Sir Roger Norrington zelebrierte Mozart in der Dresdner Frauenkirche
Natürlich kann ein Konzert mit den Werken nur eines Komponisten so fade ausfallen wie eine wiederaufgewärmte Tiefkühlpizza, man kann aber mit frischen, gut ausgewählten Ingredienzien, welche sorgsam behandelt und fein aufeinander abstimmt werden, ein zauberhaftes Mahl bereiten. Und der »Chefkoch«, am Freitagabend Sir Roger Norrington, braucht die richtigen Gehilfen für sein Wirken: das Zürcher Kammerorchester, dessen Principal Conductor der Engländer von 2011 bis 2015 war, sowie Sebastian Knauer als Solisten und Assistenten.
Auf ihrem kulinarischen Plan standen drei Köstlichkeiten Wolfgang Amadé Mozarts: das Divertimento D-Dur (KV 251), das Klavierkonzert A-Dur (KV 488) sowie die sogenannte »Posthornserenade« (KV 320). Schon das Divertimento, »Nannerl-Septett« genannt, zeitigte eine belebende Wirkung. Genußvoll ließ Norrington den Wechselgesang von Streichern und Bläsern wogen, entfaltete sich die Oboenkantilene von Marc Lachat – er sollte den ganzen Abend als wenig versteckter Solist begleiten. Indes – Sir Roger Norrington verstand es, solch feine Tupfer im Ganzen zu binden, mit Kanten und Rauhheiten Kontraste zu fördern, eine Wiederholung erfrischend zu beschleunigen, ohne daß er den Spannungsboden verlor, auch wenn er – sich quasi zungenschnalzend selbst genießend, versonnen dem in den Raum entschwebenden Nachhall lauschte. Mit soviel Sorgsamkeit und Verve wünscht man sich die (vermeintlich) kleinen Divertimenti und jede Haydn-Sinfonie vorgetragen!

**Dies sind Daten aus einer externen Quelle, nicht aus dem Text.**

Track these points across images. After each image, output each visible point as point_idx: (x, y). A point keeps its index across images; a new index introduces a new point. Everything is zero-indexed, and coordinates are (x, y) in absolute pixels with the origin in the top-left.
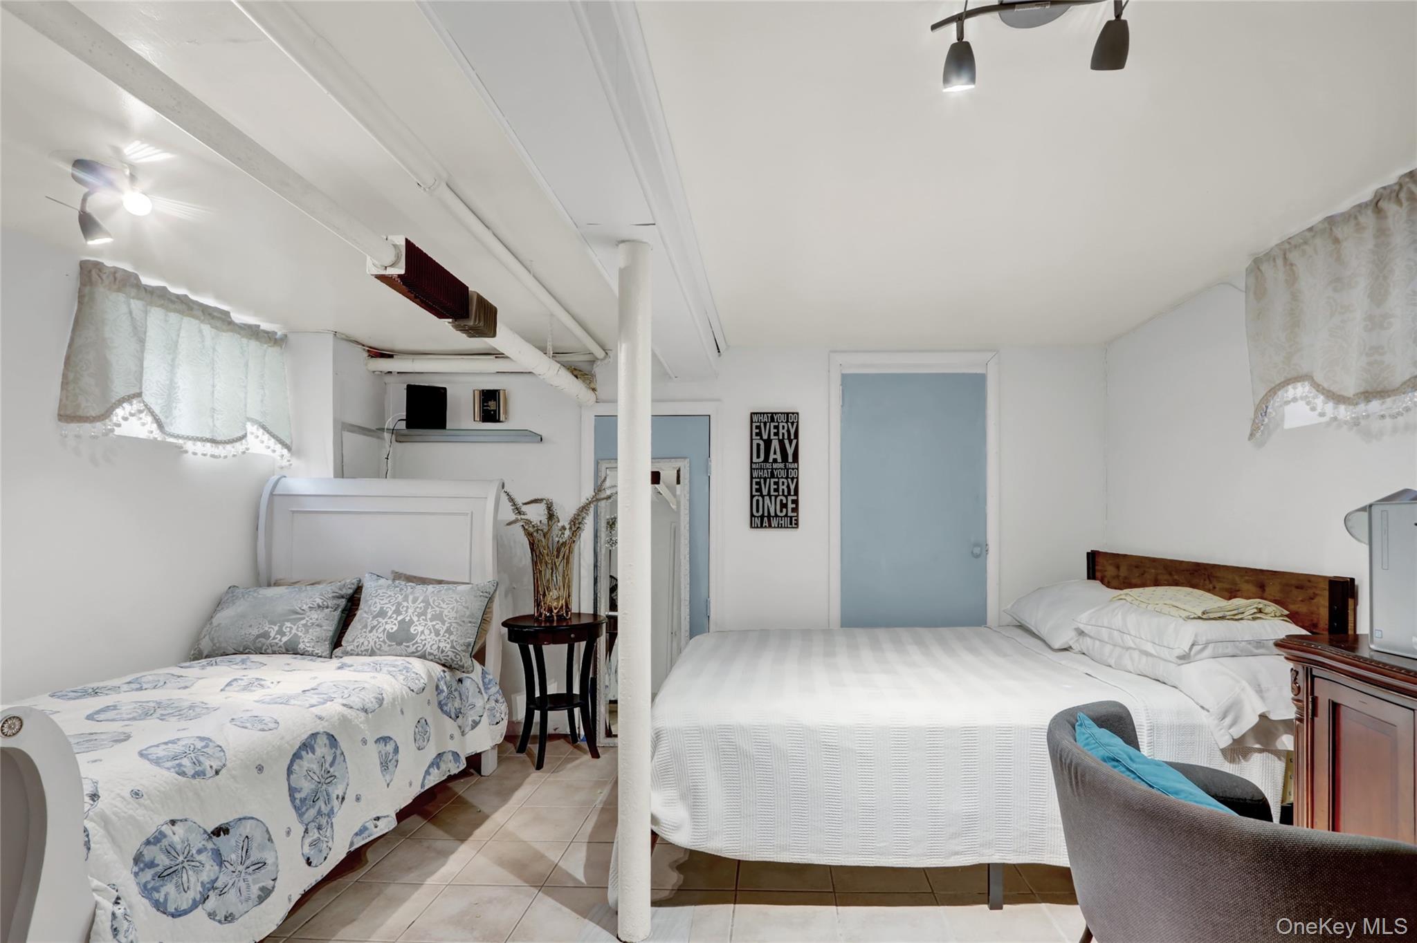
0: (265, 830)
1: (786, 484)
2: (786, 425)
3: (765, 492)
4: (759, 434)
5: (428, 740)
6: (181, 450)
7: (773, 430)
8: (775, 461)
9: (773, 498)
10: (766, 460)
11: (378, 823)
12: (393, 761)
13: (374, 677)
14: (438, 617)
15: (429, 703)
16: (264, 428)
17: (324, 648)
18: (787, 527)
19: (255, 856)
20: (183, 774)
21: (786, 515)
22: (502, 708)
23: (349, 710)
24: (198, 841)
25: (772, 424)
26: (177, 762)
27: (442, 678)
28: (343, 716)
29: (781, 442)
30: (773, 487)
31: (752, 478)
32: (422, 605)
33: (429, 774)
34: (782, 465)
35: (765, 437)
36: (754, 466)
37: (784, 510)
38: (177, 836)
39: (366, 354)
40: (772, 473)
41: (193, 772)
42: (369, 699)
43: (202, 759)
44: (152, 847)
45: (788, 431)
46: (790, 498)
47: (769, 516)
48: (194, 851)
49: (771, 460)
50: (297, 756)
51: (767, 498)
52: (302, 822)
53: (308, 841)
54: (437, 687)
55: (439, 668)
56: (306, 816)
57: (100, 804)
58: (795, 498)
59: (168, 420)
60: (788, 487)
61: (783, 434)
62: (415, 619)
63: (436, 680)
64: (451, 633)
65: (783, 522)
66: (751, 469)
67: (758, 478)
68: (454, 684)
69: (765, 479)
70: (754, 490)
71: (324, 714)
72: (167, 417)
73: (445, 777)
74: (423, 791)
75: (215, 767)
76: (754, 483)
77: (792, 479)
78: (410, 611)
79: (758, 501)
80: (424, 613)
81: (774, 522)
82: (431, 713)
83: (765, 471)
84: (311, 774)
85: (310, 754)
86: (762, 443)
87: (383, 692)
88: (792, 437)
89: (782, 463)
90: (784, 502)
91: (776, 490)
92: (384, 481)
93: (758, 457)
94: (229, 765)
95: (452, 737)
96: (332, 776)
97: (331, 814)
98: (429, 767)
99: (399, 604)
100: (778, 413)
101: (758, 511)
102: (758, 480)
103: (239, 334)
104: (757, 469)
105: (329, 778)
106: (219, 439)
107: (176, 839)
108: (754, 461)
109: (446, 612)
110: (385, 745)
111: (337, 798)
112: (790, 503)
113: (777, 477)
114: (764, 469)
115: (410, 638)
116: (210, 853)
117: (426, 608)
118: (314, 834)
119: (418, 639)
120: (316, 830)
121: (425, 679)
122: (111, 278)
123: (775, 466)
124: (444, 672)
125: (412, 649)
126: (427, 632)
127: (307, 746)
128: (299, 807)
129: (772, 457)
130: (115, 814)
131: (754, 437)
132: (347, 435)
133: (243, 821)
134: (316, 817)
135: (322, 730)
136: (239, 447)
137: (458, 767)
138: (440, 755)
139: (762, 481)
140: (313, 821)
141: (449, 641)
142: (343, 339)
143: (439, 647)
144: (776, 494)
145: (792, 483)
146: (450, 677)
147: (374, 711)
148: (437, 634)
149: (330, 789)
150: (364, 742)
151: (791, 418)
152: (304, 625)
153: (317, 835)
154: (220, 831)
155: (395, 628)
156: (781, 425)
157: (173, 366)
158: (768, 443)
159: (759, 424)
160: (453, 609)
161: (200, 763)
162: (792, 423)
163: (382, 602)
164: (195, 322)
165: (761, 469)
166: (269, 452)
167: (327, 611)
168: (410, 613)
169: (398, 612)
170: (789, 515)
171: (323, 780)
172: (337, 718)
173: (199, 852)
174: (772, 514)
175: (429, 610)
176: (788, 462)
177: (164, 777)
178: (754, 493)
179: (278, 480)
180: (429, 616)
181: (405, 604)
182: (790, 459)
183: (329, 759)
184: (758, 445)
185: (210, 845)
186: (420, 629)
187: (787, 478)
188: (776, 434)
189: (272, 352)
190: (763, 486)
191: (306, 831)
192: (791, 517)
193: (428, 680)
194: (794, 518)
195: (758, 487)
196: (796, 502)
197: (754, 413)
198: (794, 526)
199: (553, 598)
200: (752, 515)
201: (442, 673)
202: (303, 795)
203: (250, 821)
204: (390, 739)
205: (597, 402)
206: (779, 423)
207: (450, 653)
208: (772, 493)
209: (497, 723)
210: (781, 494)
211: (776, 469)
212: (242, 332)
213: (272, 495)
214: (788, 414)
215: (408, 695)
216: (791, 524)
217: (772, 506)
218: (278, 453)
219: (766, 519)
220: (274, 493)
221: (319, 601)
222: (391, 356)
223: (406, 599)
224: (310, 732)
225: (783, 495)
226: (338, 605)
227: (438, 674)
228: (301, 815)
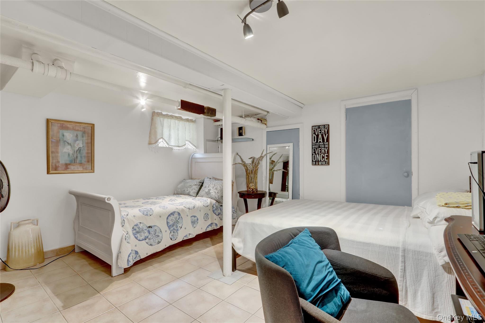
0: (160, 229)
1: (324, 150)
2: (324, 129)
3: (317, 153)
4: (315, 133)
5: (208, 219)
6: (172, 149)
7: (319, 131)
8: (320, 142)
9: (319, 155)
10: (317, 142)
11: (190, 235)
12: (197, 222)
13: (196, 202)
14: (216, 189)
15: (209, 210)
16: (190, 142)
17: (195, 195)
18: (325, 165)
19: (157, 234)
20: (144, 214)
21: (324, 161)
22: (235, 215)
23: (185, 208)
24: (145, 228)
25: (319, 129)
26: (143, 212)
27: (215, 204)
28: (183, 209)
29: (322, 135)
30: (319, 151)
31: (312, 148)
32: (214, 185)
33: (208, 227)
34: (322, 143)
35: (317, 134)
36: (313, 144)
37: (323, 159)
38: (141, 226)
39: (213, 121)
40: (319, 146)
41: (146, 214)
42: (191, 206)
43: (148, 212)
44: (135, 226)
45: (325, 131)
46: (325, 155)
47: (318, 161)
48: (144, 229)
49: (319, 142)
50: (169, 216)
51: (317, 155)
52: (170, 230)
53: (171, 235)
54: (213, 206)
55: (214, 202)
56: (171, 229)
57: (128, 217)
58: (327, 154)
59: (170, 142)
60: (325, 151)
61: (323, 132)
62: (212, 189)
63: (213, 204)
64: (218, 193)
65: (323, 163)
66: (312, 145)
67: (314, 148)
68: (219, 206)
69: (317, 148)
70: (313, 152)
71: (178, 208)
72: (169, 142)
73: (213, 229)
74: (206, 231)
75: (150, 214)
76: (313, 150)
77: (326, 148)
78: (211, 187)
79: (314, 156)
80: (213, 188)
81: (320, 163)
82: (210, 213)
83: (317, 145)
84: (172, 220)
85: (173, 216)
86: (315, 136)
87: (196, 205)
88: (326, 133)
89: (322, 142)
90: (323, 156)
91: (320, 152)
92: (218, 154)
93: (314, 141)
94: (153, 214)
95: (215, 219)
96: (178, 222)
97: (177, 230)
98: (209, 226)
99: (209, 185)
100: (321, 125)
101: (314, 159)
102: (314, 149)
103: (184, 121)
104: (314, 145)
105: (177, 222)
106: (180, 146)
107: (140, 226)
108: (313, 142)
109: (218, 188)
110: (194, 218)
111: (180, 227)
112: (325, 156)
113: (321, 148)
114: (316, 145)
115: (210, 193)
116: (147, 231)
117: (214, 186)
118: (172, 233)
119: (211, 194)
120: (173, 233)
121: (209, 203)
122: (157, 114)
123: (320, 144)
124: (216, 203)
125: (210, 196)
126: (213, 192)
127: (172, 214)
128: (169, 227)
129: (319, 140)
130: (130, 219)
131: (313, 134)
132: (208, 142)
133: (155, 226)
134: (173, 230)
135: (176, 211)
136: (184, 147)
137: (217, 227)
138: (212, 223)
139: (316, 149)
140: (172, 230)
141: (217, 195)
142: (206, 119)
143: (215, 196)
144: (321, 153)
145: (326, 149)
146: (218, 204)
147: (191, 209)
148: (215, 193)
149: (178, 225)
150: (187, 216)
151: (327, 127)
152: (192, 189)
153: (173, 234)
154: (149, 227)
155: (207, 191)
156: (322, 129)
157: (170, 131)
158: (318, 136)
159: (314, 130)
160: (220, 187)
161: (148, 213)
162: (326, 128)
163: (206, 184)
164: (174, 120)
165: (315, 145)
166: (191, 148)
167: (197, 186)
168: (211, 188)
169: (208, 187)
170: (325, 160)
171: (176, 222)
172: (181, 209)
173: (145, 230)
174: (319, 160)
175: (215, 187)
176: (325, 142)
177: (141, 214)
178: (313, 153)
179: (193, 155)
180: (214, 188)
181: (210, 185)
182: (325, 141)
183: (178, 218)
184: (314, 137)
185: (147, 229)
186: (212, 191)
187: (324, 148)
188: (320, 133)
189: (192, 124)
190: (316, 151)
191: (171, 232)
192: (326, 161)
193: (210, 204)
194: (327, 162)
195: (314, 151)
196: (328, 156)
197: (313, 126)
198: (327, 164)
199: (252, 186)
200: (312, 161)
201: (215, 203)
202: (170, 224)
203: (156, 227)
204: (196, 217)
205: (267, 127)
206: (321, 129)
207: (217, 198)
208: (319, 153)
209: (234, 219)
210: (322, 153)
211: (320, 145)
212: (185, 121)
213: (192, 158)
214: (324, 125)
215: (203, 207)
216: (326, 164)
217: (319, 158)
218: (193, 148)
219: (317, 162)
220: (193, 157)
221: (196, 183)
222: (219, 121)
223: (211, 184)
224: (173, 211)
225: (323, 154)
226: (200, 185)
227: (214, 203)
228: (169, 229)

Und wie verband sich nun dieser markige, knackige Klang mit einem modernen Steinway? Zunächst standen sie sich im Klavierkonzert etwas fremd gegenüber – das direkt klingende Orchester hier und der seines Deckels (also auch Klangspiegels) beraubte Flügel, der im Verhältnis indirekter schien. Doch wuchsen Sebastian Knauer und das Zürcher Kammerorchester zu einer Einheit, mischten Figuren, tänzerische Linien, weil der eine (Norrington) das Detail und die Freude daran und der andere (Knauer) mit wohldosiertem Pedal die Klarheit nicht verlor, einen feinen, gut akzentuierten Anschlag beherrscht – herrlich! So schufen Solist und Orchester, gerade im Adagio, eine Mondschein-Atmosphäre.

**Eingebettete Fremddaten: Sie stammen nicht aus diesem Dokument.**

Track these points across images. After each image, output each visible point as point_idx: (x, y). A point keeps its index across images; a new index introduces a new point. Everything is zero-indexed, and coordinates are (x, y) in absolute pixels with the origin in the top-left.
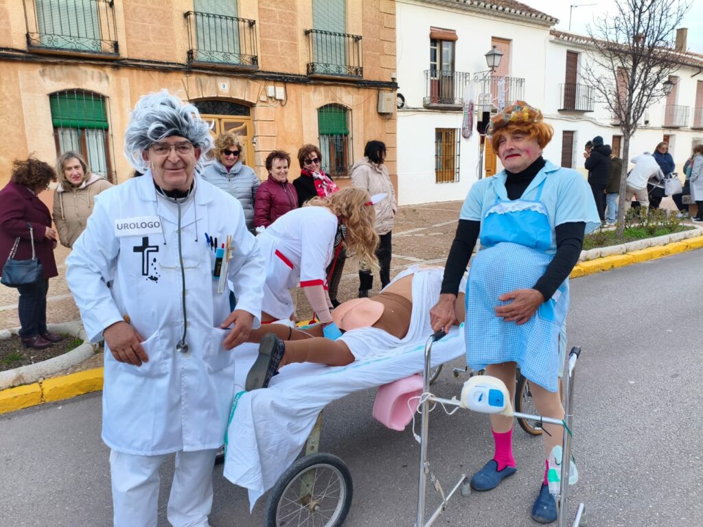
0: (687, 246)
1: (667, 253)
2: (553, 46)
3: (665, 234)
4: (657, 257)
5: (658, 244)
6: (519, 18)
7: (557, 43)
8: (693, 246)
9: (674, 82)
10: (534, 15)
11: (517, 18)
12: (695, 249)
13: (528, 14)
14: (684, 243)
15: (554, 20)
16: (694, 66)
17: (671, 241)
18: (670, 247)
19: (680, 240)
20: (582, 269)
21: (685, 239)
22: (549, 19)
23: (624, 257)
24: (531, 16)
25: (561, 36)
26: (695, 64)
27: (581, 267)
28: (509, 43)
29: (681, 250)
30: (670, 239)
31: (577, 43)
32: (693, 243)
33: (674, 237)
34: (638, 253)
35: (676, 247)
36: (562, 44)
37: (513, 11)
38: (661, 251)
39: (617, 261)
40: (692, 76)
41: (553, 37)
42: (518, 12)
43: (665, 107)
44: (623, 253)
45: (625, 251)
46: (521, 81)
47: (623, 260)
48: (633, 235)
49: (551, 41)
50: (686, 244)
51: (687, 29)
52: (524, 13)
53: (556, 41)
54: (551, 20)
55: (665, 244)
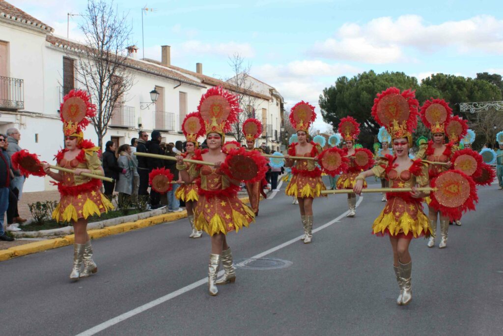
0: (151, 222)
1: (136, 227)
2: (49, 52)
3: (135, 213)
4: (128, 230)
5: (129, 221)
6: (14, 23)
7: (53, 49)
8: (156, 222)
9: (159, 92)
10: (29, 22)
11: (13, 23)
12: (157, 224)
13: (24, 21)
14: (149, 219)
15: (49, 29)
16: (175, 80)
17: (139, 218)
18: (138, 223)
19: (146, 218)
20: (67, 240)
21: (150, 217)
22: (44, 27)
23: (102, 230)
24: (26, 22)
25: (57, 44)
26: (176, 78)
27: (67, 238)
28: (6, 45)
29: (147, 225)
30: (138, 217)
31: (72, 51)
32: (155, 220)
33: (141, 216)
34: (111, 228)
35: (142, 223)
36: (58, 51)
37: (8, 16)
38: (131, 226)
39: (95, 234)
40: (175, 88)
41: (49, 44)
42: (14, 18)
43: (154, 113)
44: (102, 228)
45: (103, 227)
46: (20, 82)
47: (101, 233)
48: (112, 215)
49: (48, 47)
50: (150, 220)
51: (169, 47)
52: (19, 19)
53: (52, 47)
54: (46, 29)
55: (135, 221)
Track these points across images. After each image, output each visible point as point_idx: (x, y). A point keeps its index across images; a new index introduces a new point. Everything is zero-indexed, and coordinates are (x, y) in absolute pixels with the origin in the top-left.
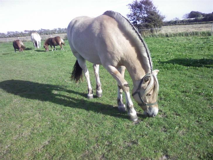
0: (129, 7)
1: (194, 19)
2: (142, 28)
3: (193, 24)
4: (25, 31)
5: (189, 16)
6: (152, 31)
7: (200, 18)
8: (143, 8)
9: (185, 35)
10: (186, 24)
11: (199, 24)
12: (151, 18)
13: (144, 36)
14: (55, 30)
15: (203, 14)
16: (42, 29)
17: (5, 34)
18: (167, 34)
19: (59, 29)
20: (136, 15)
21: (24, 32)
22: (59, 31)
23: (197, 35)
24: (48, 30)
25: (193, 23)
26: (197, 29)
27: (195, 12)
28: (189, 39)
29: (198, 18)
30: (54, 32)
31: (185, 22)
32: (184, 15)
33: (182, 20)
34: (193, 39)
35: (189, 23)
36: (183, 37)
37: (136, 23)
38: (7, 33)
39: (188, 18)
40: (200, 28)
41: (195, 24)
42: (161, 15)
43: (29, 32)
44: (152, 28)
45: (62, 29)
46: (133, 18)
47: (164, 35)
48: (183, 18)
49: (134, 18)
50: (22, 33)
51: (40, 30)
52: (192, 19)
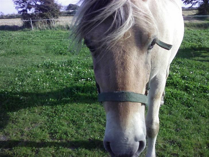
2: (36, 18)
6: (49, 22)
12: (47, 7)
13: (39, 28)
18: (68, 26)
20: (26, 2)
27: (72, 5)
29: (76, 10)
31: (65, 14)
37: (27, 11)
39: (66, 10)
42: (58, 3)
44: (48, 19)
46: (22, 6)
47: (65, 27)
49: (24, 6)
52: (71, 11)
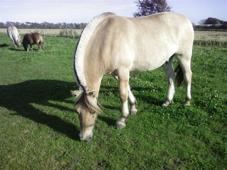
0: (137, 4)
1: (210, 26)
3: (210, 31)
4: (27, 23)
5: (206, 22)
7: (218, 25)
8: (155, 7)
9: (202, 44)
10: (201, 30)
11: (215, 31)
14: (60, 24)
15: (221, 21)
16: (45, 22)
17: (4, 24)
19: (65, 23)
21: (25, 24)
22: (64, 25)
23: (217, 46)
24: (52, 24)
25: (209, 29)
26: (215, 37)
27: (212, 19)
28: (207, 51)
29: (216, 25)
30: (58, 26)
31: (201, 28)
32: (201, 21)
33: (197, 25)
34: (213, 51)
35: (204, 29)
36: (199, 47)
38: (6, 23)
39: (204, 24)
40: (218, 36)
41: (211, 31)
43: (31, 24)
45: (68, 24)
48: (199, 23)
50: (23, 24)
51: (43, 23)
52: (209, 25)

Keinen Applaus gab es mittendrin (was sonst oft passiert in der Frauenkirche), weil sich alle mitreißen ließen, bis – Roger Norrington selbst applaudierte, nach dem Rondeau der Serenade D-Dur. Hier wurde Mozart nicht nur gespielt, hier wurde er gefeiert! Wie auch nicht, mit solchen Musikern, die sich jederzeit als Solisten hervortun und im nächsten Moment wieder ein Orchester sind. Ob die Stimmführer der Violinen im Duett oder die entzückenden Holzbläser – wie schade, daß die Orchesteraufstellung nicht (mehr) zum Programmheft gehört. (Dabei hat Daniel Hope beim Orchester und der Frauenkirche jeweils eine Director-Position inne – na, vielleicht das nächste Mal?)
Der Name »Posthornserenade« ist übrigens irreführend, denn ein Posthorn tritt hier nur einmal prominent hervor. Vielmehr ist das Werk durchwirkt von sich wechselnden Stimmen, wobei Oboen und Flöten am prominentesten prunken. Ein Posthorn gibt es lediglich – dann aber herausgestellt – im Menuetto, das zunächst die Flöte eröffnete. An diesem Abend durfte der Hornist – nebst Hut und Uniform – ergötzlich von der Empore blasen, wahrhaft musikalisch unterhaltsam im besten Sinne!
Eine Zugabe, sprich Wiederholung des Schlußsatzes war eigentlich unvermeidlich – nun mögen sie wiederkommen, vielleicht mit einem Haydn- oder (2020, im Beethoven-Jahr) mit einem Beethoven-Programm?